Seamless Alliance, announced at the ongoing Mobile World Congress in Barcelona, also includes global telcos Delta, OneWeb, Airbus, and Sprint.
Mid-air connectivity might soon be a reality in India.
Bharti Airtel, India’s leading telecom network, has joined a global alliance to bring high-speed in-flight data connectivity to its subscribers in India and abroad. Airtel is now a part of the Seamless Alliance that also includes global operators viz. Delta, OneWeb, Airbus, and Sprint.
The global in-flight connectivity alliance was unveiled at the ongoing Mobile World Congress in Barcelona. More operators are expected to join the partnership soon.
Their aim is to “eliminate the immense costs and hurdles commonly associated with acquisition, installation, and operation of data access infrastructure.” It is believed that the wider rollout of 5G will expedite the availability of in-flight internet.
Gopal Vittal, CEO (India and South Asia), Bharti Airtel, said in a statement, “We are delighted to be a founding member of this innovative technology platform to bring seamless connectivity to customers in the true sense. We look forward to collaborating with all partner members to ensure this platform goes live at the earliest.”
Airtel’s 370 million global subscribers, of which 280 million are in India, would get “uninterrupted access” to the in-flight data service.
Telcos in the Seamless Alliance would streamline system integration, offer open specifications for interoperability, and enable simple and integrated billing for the added service.

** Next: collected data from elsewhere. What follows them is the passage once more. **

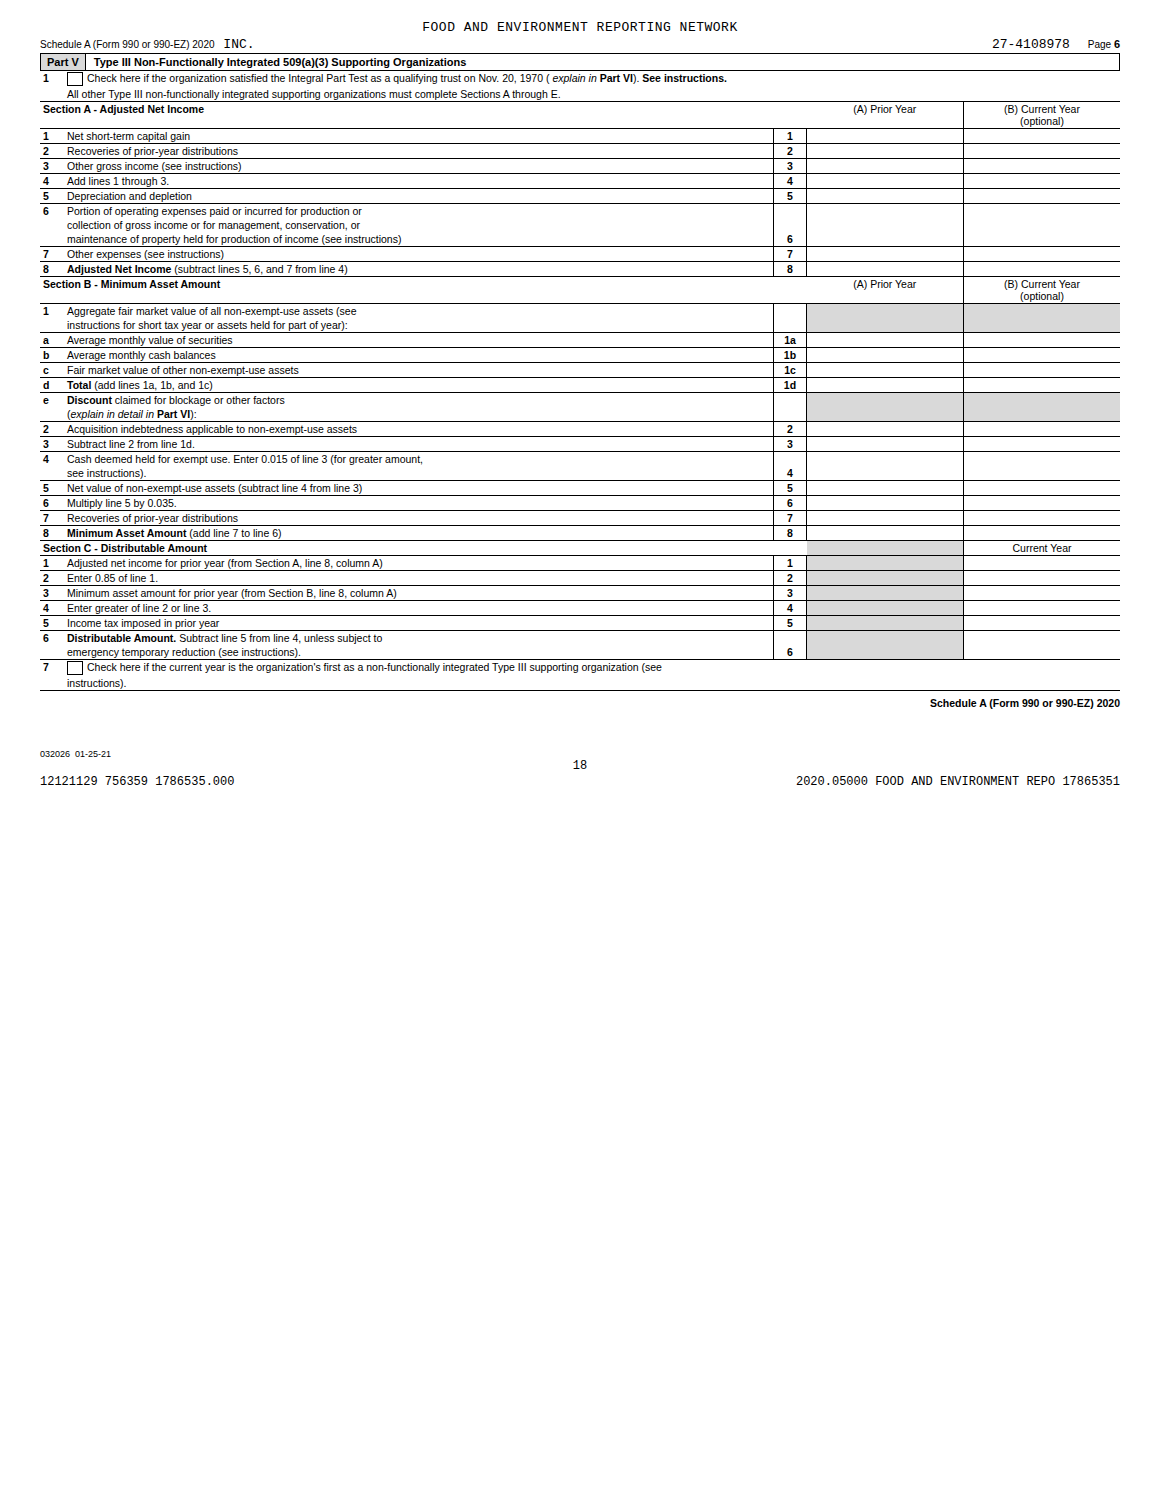FOOD AND ENVIRONMENT REPORTING NETWORK
Schedule A (Form 990 or 990-EZ) 2020 INC.
27-4108978 Page 6
Part V
Type III Non-Functionally Integrated 509(a)(3) Supporting Organizations
| 1 | Check here if the organization satisfied the Integral Part Test as a qualifying trust on Nov. 20, 1970 ( explain in Part VI ). See instructions. |
| | All other Type III non-functionally integrated supporting organizations must complete Sections A through E. |
| Section A - Adjusted Net Income | (A) Prior Year | (B) Current Year (optional) |
| 1 | Net short-term capital gain | 1 | | |
| 2 | Recoveries of prior-year distributions | 2 | | |
| 3 | Other gross income (see instructions) | 3 | | |
| 4 | Add lines 1 through 3. | 4 | | |
| 5 | Depreciation and depletion | 5 | | |
| 6 | Portion of operating expenses paid or incurred for production or | | | |
| | collection of gross income or for management, conservation, or | | | |
| | maintenance of property held for production of income (see instructions) | 6 | | |
| 7 | Other expenses (see instructions) | 7 | | |
| 8 | Adjusted Net Income (subtract lines 5, 6, and 7 from line 4) | 8 | | |
| Section B - Minimum Asset Amount | (A) Prior Year | (B) Current Year (optional) |
| 1 | Aggregate fair market value of all non-exempt-use assets (see | | | |
| | instructions for short tax year or assets held for part of year): | | | |
| a | Average monthly value of securities | 1a | | |
| b | Average monthly cash balances | 1b | | |
| c | Fair market value of other non-exempt-use assets | 1c | | |
| d | Total (add lines 1a, 1b, and 1c) | 1d | | |
| e | Discount claimed for blockage or other factors | | | |
| | ( explain in detail in Part VI ): | | | |
| 2 | Acquisition indebtedness applicable to non-exempt-use assets | 2 | | |
| 3 | Subtract line 2 from line 1d. | 3 | | |
| 4 | Cash deemed held for exempt use. Enter 0.015 of line 3 (for greater amount, | | | |
| | see instructions). | 4 | | |
| 5 | Net value of non-exempt-use assets (subtract line 4 from line 3) | 5 | | |
| 6 | Multiply line 5 by 0.035. | 6 | | |
| 7 | Recoveries of prior-year distributions | 7 | | |
| 8 | Minimum Asset Amount (add line 7 to line 6) | 8 | | |
| Section C - Distributable Amount | | Current Year |
| 1 | Adjusted net income for prior year (from Section A, line 8, column A) | 1 | | |
| 2 | Enter 0.85 of line 1. | 2 | | |
| 3 | Minimum asset amount for prior year (from Section B, line 8, column A) | 3 | | |
| 4 | Enter greater of line 2 or line 3. | 4 | | |
| 5 | Income tax imposed in prior year | 5 | | |
| 6 | Distributable Amount. Subtract line 5 from line 4, unless subject to | | | |
| | emergency temporary reduction (see instructions). | 6 | | |
| 7 | Check here if the current year is the organization's first as a non-functionally integrated Type III supporting organization (see |
| | instructions). |
Schedule A (Form 990 or 990-EZ) 2020
032026 01-25-21
18
12121129 756359 1786535.000
2020.05000 FOOD AND ENVIRONMENT REPO 17865351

India’s stance on in-flight internet
India has in the past opposed in-flight internet citing security reasons. However, last month, TRAI announced that domestic and international flights in the Indian airspace can offer in-flight connectivity (IFC) by using INSAT systems or foreign satellites outside the INSAT system.
TRAI has, on the insistence of the Department of Telecom (DoT), released its recommendations on IFC in the Indian airspace and given a green signal to operators offering internet and mobile services inside aircrafts.
However, it has also mandated that all electronic devices have to be put on airplane or flight mode, and IFC would be available only above an altitude of 3,000 metres “for its compatibility with terrestrial mobile networks”.
TRAI also announced a separate category of “IFC Service Provider”. The service providers have to register themselves with the DoT before they start offering in-flight WiFi. The same framework would be applicable to all kinds of aircrafts such as commercial airlines, business jets, executive planes, etc.
Interestingly, TRAI has clarified that IFC service providers “need not necessarily be an Indian entity.” This essentially means Airtel might have to compete with global names in this segment. Any first-mover advantage thus, might be absent.